LE MANS: Ganassi To Head Ford GT Program In 2016

The new Ford GT race car for WEC and Le Mans competition unveiled today at Le Mans, France. The Ford GT race car will debut in 2016, and will be campaigned by Chip Ganassi Racing.

Normally one would view a drop to a slower division as a potential step backwards in competition, but that may not be the case for Chip Ganassi Racing in 2016. The multi-time Rolex 24 at Daytona and Rolex Sports Car Series Daytona Prototype class champions next season will join the increasingly competitive world of factory supported, grand touring sports car racing, as the leader of the new Ford GT-R racing program, which was officially unveiled to the general public in Le Mans, France on Friday afternoon, just one day before the 2015 edition of the annual 24 Hours of Le Mans endurance race.

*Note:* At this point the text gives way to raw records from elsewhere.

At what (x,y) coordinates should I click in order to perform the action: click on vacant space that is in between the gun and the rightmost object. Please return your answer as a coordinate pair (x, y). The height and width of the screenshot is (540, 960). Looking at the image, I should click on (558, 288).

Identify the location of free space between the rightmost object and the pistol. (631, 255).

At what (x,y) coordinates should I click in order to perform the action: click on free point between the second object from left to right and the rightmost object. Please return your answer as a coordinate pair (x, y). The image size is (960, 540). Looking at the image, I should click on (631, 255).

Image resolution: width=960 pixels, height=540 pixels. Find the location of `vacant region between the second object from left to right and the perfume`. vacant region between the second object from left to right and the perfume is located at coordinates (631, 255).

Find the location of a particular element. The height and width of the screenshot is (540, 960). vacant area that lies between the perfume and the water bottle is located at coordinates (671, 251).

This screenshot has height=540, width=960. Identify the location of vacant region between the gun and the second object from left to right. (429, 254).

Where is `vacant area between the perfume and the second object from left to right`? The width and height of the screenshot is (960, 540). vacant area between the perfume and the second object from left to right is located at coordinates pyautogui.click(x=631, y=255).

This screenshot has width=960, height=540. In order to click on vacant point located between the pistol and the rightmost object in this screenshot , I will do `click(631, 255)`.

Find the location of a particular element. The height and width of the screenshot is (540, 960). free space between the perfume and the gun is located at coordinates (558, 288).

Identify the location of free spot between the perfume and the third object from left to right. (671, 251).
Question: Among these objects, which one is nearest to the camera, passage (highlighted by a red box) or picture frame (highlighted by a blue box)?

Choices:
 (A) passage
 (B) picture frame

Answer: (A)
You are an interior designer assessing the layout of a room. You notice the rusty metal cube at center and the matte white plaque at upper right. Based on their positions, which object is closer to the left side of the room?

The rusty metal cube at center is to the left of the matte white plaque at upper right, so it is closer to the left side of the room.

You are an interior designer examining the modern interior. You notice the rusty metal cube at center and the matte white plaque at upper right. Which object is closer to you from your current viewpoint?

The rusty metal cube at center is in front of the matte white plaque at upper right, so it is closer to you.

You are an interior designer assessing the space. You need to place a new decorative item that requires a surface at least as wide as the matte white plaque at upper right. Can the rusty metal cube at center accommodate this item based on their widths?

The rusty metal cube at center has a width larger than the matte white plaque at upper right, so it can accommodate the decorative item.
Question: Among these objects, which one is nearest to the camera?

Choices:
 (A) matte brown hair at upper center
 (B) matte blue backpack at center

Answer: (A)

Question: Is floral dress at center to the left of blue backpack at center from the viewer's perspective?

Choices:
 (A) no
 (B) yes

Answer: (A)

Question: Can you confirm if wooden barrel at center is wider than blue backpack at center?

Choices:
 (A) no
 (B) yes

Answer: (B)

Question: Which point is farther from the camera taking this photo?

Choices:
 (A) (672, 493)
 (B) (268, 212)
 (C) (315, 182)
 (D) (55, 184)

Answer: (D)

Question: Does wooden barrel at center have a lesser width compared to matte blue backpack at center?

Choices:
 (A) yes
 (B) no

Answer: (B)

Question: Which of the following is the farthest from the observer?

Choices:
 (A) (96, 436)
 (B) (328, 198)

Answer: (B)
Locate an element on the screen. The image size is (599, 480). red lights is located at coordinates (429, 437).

Perhaps the worst kept secret in the sports car racing paddock since the road car’s debut in January at the North American International Auto Show in Detroit, Michigan, the racing program had been rumored for months with multiple reports of private on-track testing of the machine underway at various locations in the United States. Although many facets of the program, have yet to be announced, the interest shown prior to the announcement shows just how important it is for sports car racing to have the American marque back in the fold. For one thing, Ford’s new super car will do battle with American rival General Motors’ Chevrolet Corvette C7.R and although in privateer hands the Dodge Viper SRT as well, meaning sports car racing could become the only racing circuit to feature the three major American automobile manufacturers in competition at the same time.

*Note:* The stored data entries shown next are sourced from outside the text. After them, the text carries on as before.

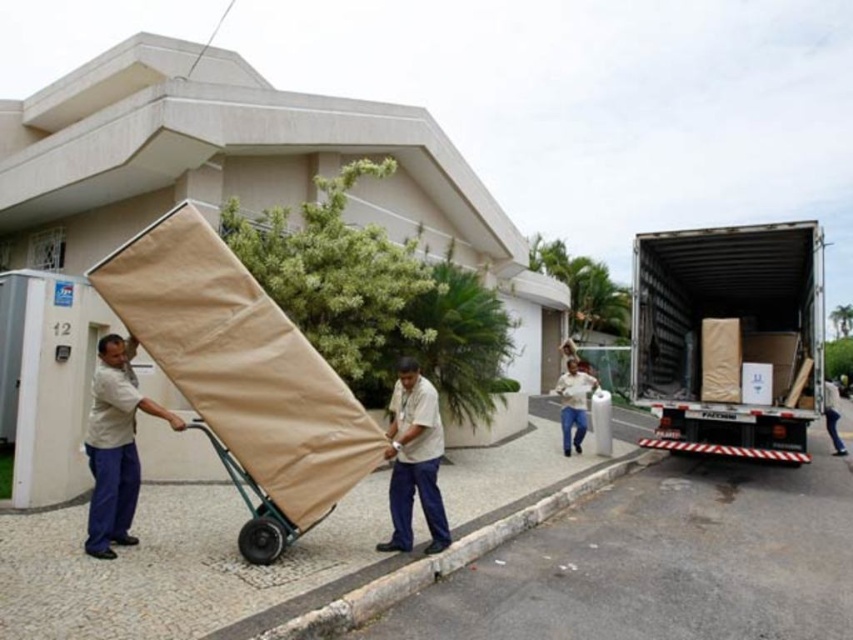
You are a delivery person who just arrived at the address displayed on the building. You need to move the beige fabric cart at center and the white cotton shirt at center into the building. However, the doorway is only 20 feet wide. Can both items fit through the doorway side by side?

The distance between beige fabric cart at center and white cotton shirt at center is 22.11 feet, which exceeds the doorway width of 20 feet. Therefore, they cannot fit through the doorway side by side.

You are a delivery person who just arrived at the building with the number 12. You see the beige fabric cart at center and the white cotton shirt at center. Which object is closer to the truck parked on the right side?

The beige fabric cart at center is to the left of the white cotton shirt at center, so the beige fabric cart at center is closer to the truck parked on the right side.

You are a delivery person trying to unload furniture from the truck. You see two fabrics, the light beige fabric at left and the light brown fabric at center. Which fabric is closer to the truck?

The light beige fabric at left is closer to the truck because it is in front of the light brown fabric at center.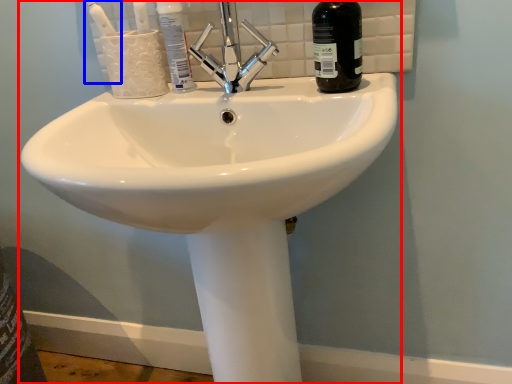
Question: Which object is further to the camera taking this photo, sink (highlighted by a red box) or toothbrush (highlighted by a blue box)?

Choices:
 (A) sink
 (B) toothbrush

Answer: (B)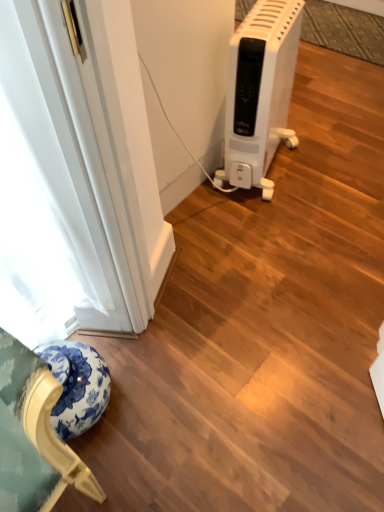
Locate an element on the screen. The image size is (384, 512). vacant area located to the right-hand side of blue and white ceramic swivel chair at lower left is located at coordinates (142, 382).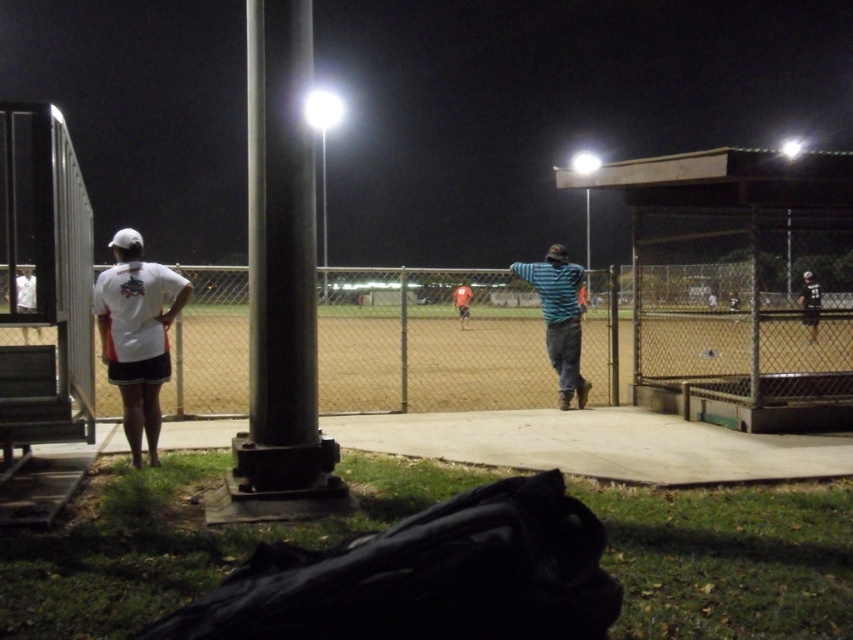
Question: Among these points, which one is nearest to the camera?

Choices:
 (A) (462, 296)
 (B) (561, 310)
 (C) (128, 301)

Answer: (C)

Question: Can you confirm if black metallic pole at center is bigger than red fabric shirt at center?

Choices:
 (A) yes
 (B) no

Answer: (B)

Question: Does striped cotton shirt at center appear on the right side of red fabric shirt at center?

Choices:
 (A) yes
 (B) no

Answer: (A)

Question: Can you confirm if black metallic pole at center is positioned above striped cotton shirt at center?

Choices:
 (A) yes
 (B) no

Answer: (A)

Question: Which object is positioned farthest from the striped cotton shirt at center?

Choices:
 (A) black metallic pole at center
 (B) dark blue jersey at right

Answer: (A)

Question: Estimate the real-world distances between objects in this image. Which object is farther from the red fabric shirt at center?

Choices:
 (A) white matte shirt at left
 (B) dark blue jersey at right

Answer: (A)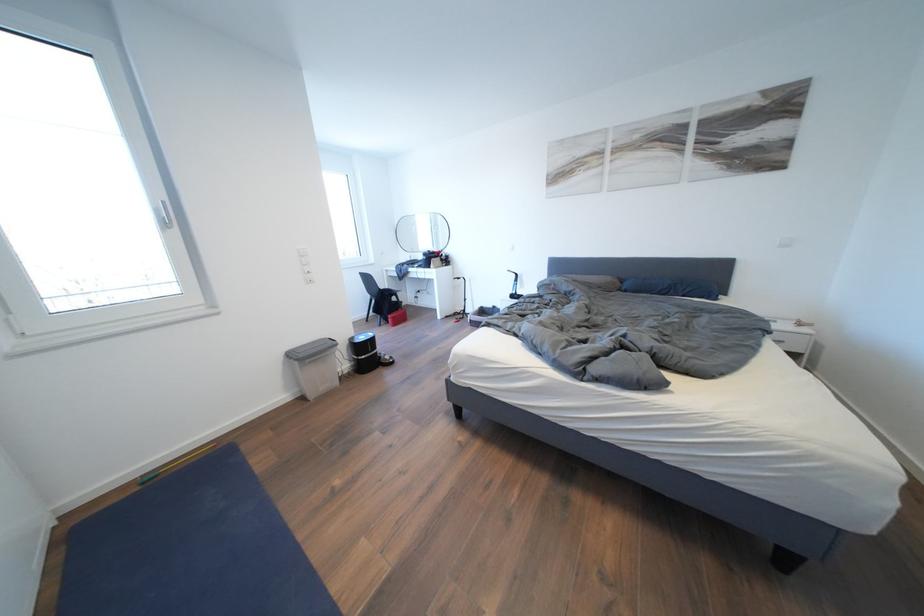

In terms of the Ford GT-R, several performance factors have already been tested in competition, most notably the 3.5 liter, turbocharged Ford EcoBoost V-6 engine, which has been utilized by Ganassi’s Riley DP squad in the TUDOR United SportsCar Championship since 2014. The engine will be built by Jack Roush and Robert Yates, who despite being better known for their exploits in NASCAR stock car racing, each have a well documented tradition in sports car racing likewise. Duing the 1980s and 1990s, Roush Racing was the dominant force in the IMSA GTO division, taking multiple class victories in the Rolex 24 at Daytona and the 12 Hours of Sebring. While not involved in team ownership, Yates provided the engines for a few teams during the late 1990s and early 2000s, most notably the Ford V-8 power plant used by the Panoz Esperante GT-R and Panoz LMP-1 roadster, better known by their “Batmobile” nickname.

Since 1990, Chip Ganassi Racing has developed into one of the most successful racing organizations in the United States. The team’s first successes came in the CART ChampCar Series, where they claimed four consecutive series titles. The team’s success in open wheel racing continues presently in the IndyCar Series, where they have won the Indianapolis 500 four times. Ganassi also extended his holdings into the NASCAR Sprint Cup Series in 1999 and claimed his first Daytona 500 win with Jamie McMurray in 2010. With wndurance racing wins already claimed at both Daytona and Sebring, Ganassi had been pushed by those in the sport to try his luck at Le Mans, but had held off on doing so as he was waiting for the perfect scenario to allow for a chance to win. Once Ganassi joined forces with Ford EcoBoost in 2014, the road toward Le Mans began.

Ford’s focus in sports car competition will be in three series in 2016. Ganassi will oversee the team’s full-time effort in the GT Le Mans division of the TUSCC, while assisting a similar program in the FIA World Endurance Championship. The FIA WEC program will be guided by George Howard-Chappell, who heads Multimatic Motorsports. Howard-Chappell has had success in GT racing in recent years, joining forces with David Richards to run Prodrive’s efforts with the Ferrari 550 Maranello and the Aston Martin DBR9 and Vantage V8. The program will come full circle in one year from now when Ford enters two GT-Rs in the 2016 24 Hours of Le Mans, which will come on the 50th anniversary of their overall 1-2-3 finish at Le Mans in 1966 with the famed GT-40 MkII.

As for drivers, it is expected that both Scott Pruett and Joey Hand will move from Ganassi’s current Daytona Prototype program to the GT entry, while other drivers have also inquired about 2016 opportunities. Ford’s addition to the current GT landscape, means there could be as many as seven different manufacturers represented at the major endurance races next season.